→ Work order 1
According to the passage on direct file organization in FORTRAN, what was the classic hashing formula in the seventies?
→ Work order 2
Write a continuation of the passage on direct file organization in FORTRAN, picking up right after its final sentence.

Others were technological “tricks”: how to link a FORTRAN program to a COBOL routine — that is, how to make two worlds that regarded each other with suspicion work together. Today you call it interfacing. Back then, you said to yourself, under your breath, “let’s hope it doesn’t crash at link-edit.”
And now comes the question I pose as one might display a period photograph:
Does anyone still remember direct file organisation on disk in FORTRAN?
In those days, if you wanted to find a record quickly in a large file, you had no “database,” no “index,” no “search.”
You had the disk.
A disk with tracks and sectors, which spun gently but had no inclination whatsoever to be read like a novel from the first page to the last. I wanted to go directly to a record — say, to a wagon code or to a serial number.
And so I used a trick that is once again in fashion today, only wrapped in more elegant packaging: hashing.
Hashing, in terms everyone can understand, is a rule by which you transform a key — a number, a code, a name — into a position where you should be able to find it. As if you were to take “Popescu, Ion” and, without opening the telephone directory, know from the start on which shelf it sits. Not because you are a sorcerer, but because you use a formula. In the seventies, the classic formula was simple and practical: you divided the key by a prime number and took the remainder.
That remainder was not poetry. It was an address. A real place on the disk, with an almost geographical sense: “here, in this area.” Why a prime number? Because keys have bad habits. They come in series, they have patterns, they end in zero, they are multiples of two or five — exactly like people who, if given a single entrance, all crowd through the same door. A prime number reduces that sort of “congregation.” It does not work miracles, but it distributes more evenly. It is a gentle discipline, like a good doorman: he does not stop you, he merely disperses you.

→ Information provided
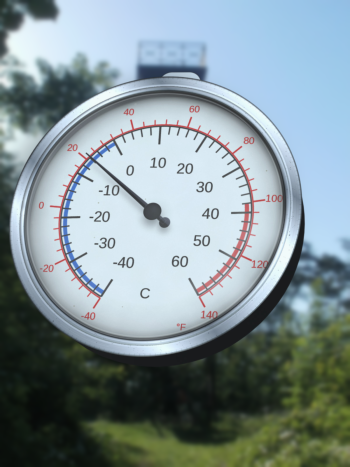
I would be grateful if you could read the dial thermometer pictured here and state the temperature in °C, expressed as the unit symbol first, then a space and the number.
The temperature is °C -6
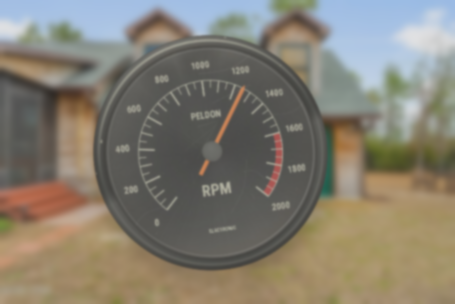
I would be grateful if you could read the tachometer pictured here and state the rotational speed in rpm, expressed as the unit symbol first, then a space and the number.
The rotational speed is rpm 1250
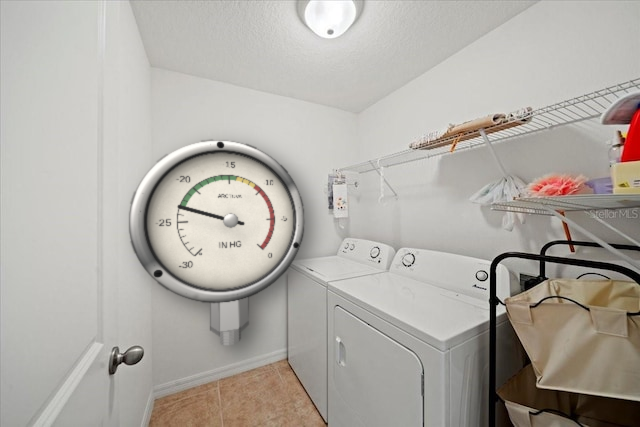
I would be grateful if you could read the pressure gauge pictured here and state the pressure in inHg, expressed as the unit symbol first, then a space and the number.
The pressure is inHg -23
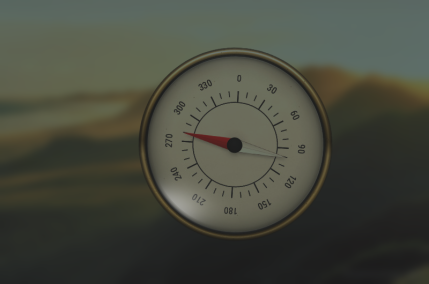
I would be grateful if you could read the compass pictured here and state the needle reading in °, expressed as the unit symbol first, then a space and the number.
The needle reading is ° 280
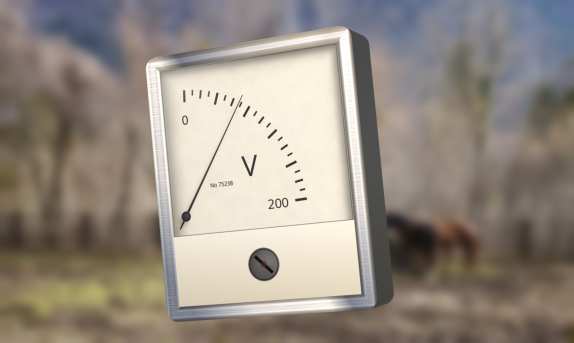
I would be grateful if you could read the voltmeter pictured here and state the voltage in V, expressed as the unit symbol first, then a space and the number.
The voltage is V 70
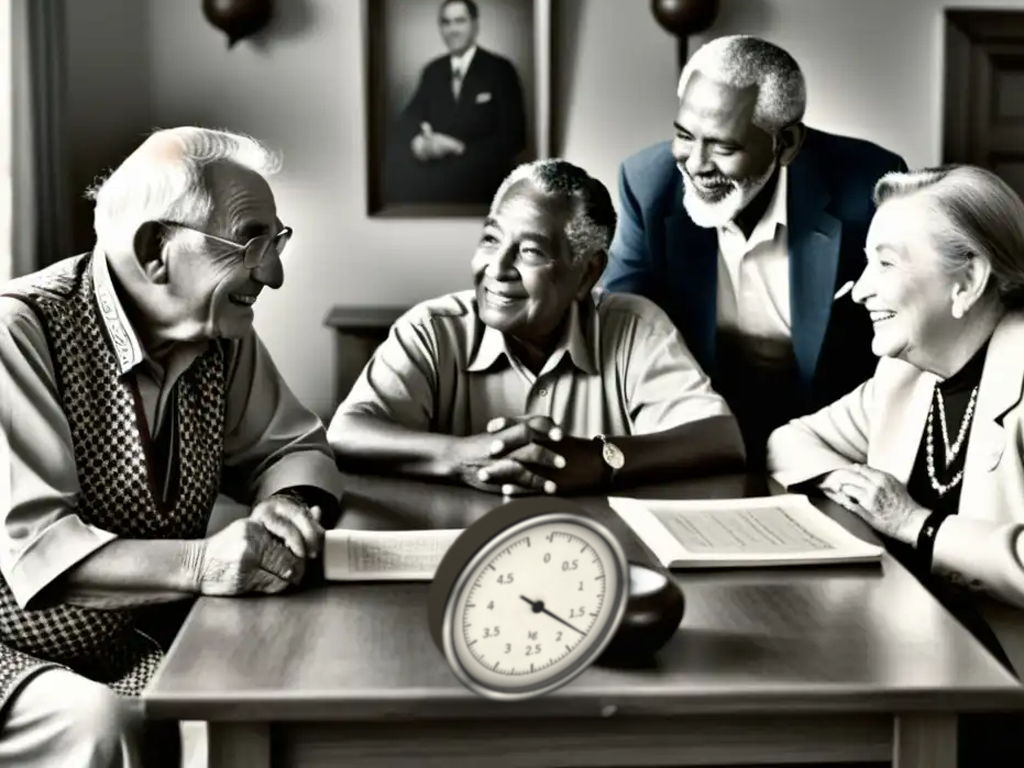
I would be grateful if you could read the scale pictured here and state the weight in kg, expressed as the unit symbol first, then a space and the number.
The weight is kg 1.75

...

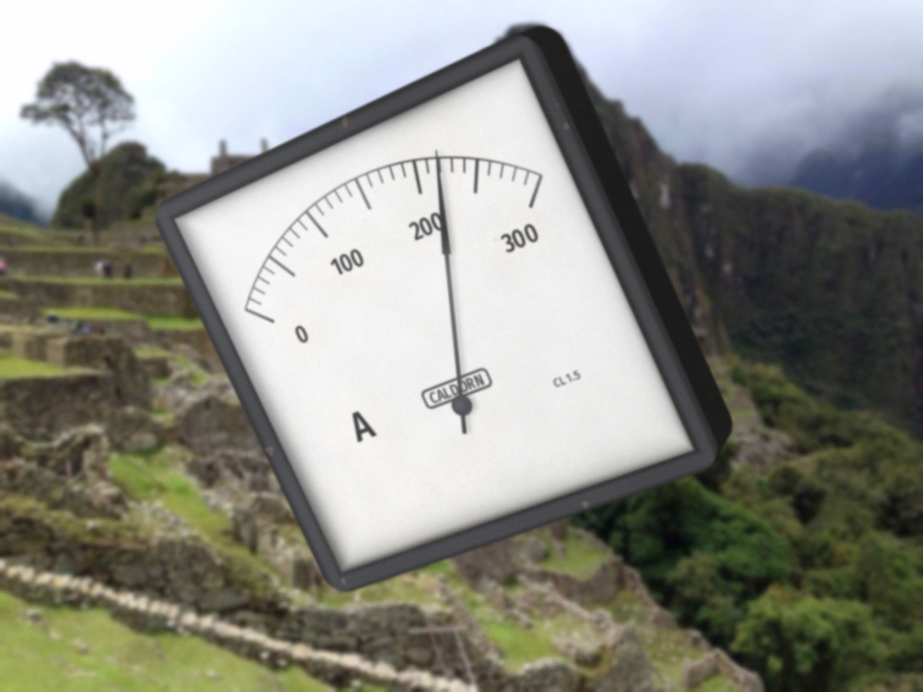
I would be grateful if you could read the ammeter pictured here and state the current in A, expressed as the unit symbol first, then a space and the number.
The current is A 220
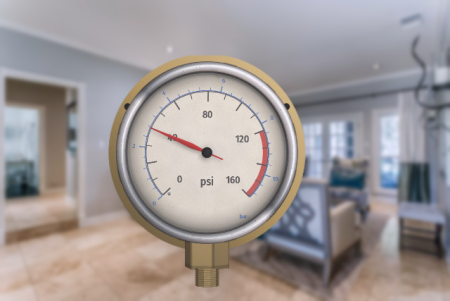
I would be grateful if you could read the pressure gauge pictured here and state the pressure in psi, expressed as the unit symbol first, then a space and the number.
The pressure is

...

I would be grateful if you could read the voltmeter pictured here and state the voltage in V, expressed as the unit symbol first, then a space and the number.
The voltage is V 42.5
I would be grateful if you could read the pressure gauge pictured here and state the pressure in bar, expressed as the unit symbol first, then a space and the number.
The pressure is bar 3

→ Answer box 1
You divided the key by a prime number and took the remainder.

→ Answer box 2
Collisions arose, of course: two different keys could yield the same remainder. In that case, you had a simple, era-appropriate solution: the overflow area. An annex to the file, a kind of storeroom where you put the “duplicates.” It was not pretty, but it worked.
And in those days, prettiness was optional; functioning was compulsory. Today, when you use a dictionary in Python or a hash map in Java, you are doing the very same thing, only without seeing the mechanism. The key is transformed into an index within a table in memory. The address is no longer physical (track and sector); it is logical (a place within a structure).
If the structure fills up, the system enlarges its own space and moves everything, recalculates, rearranges. Rehashing. In short: a furniture rearrangement carried out in the night, without asking your permission.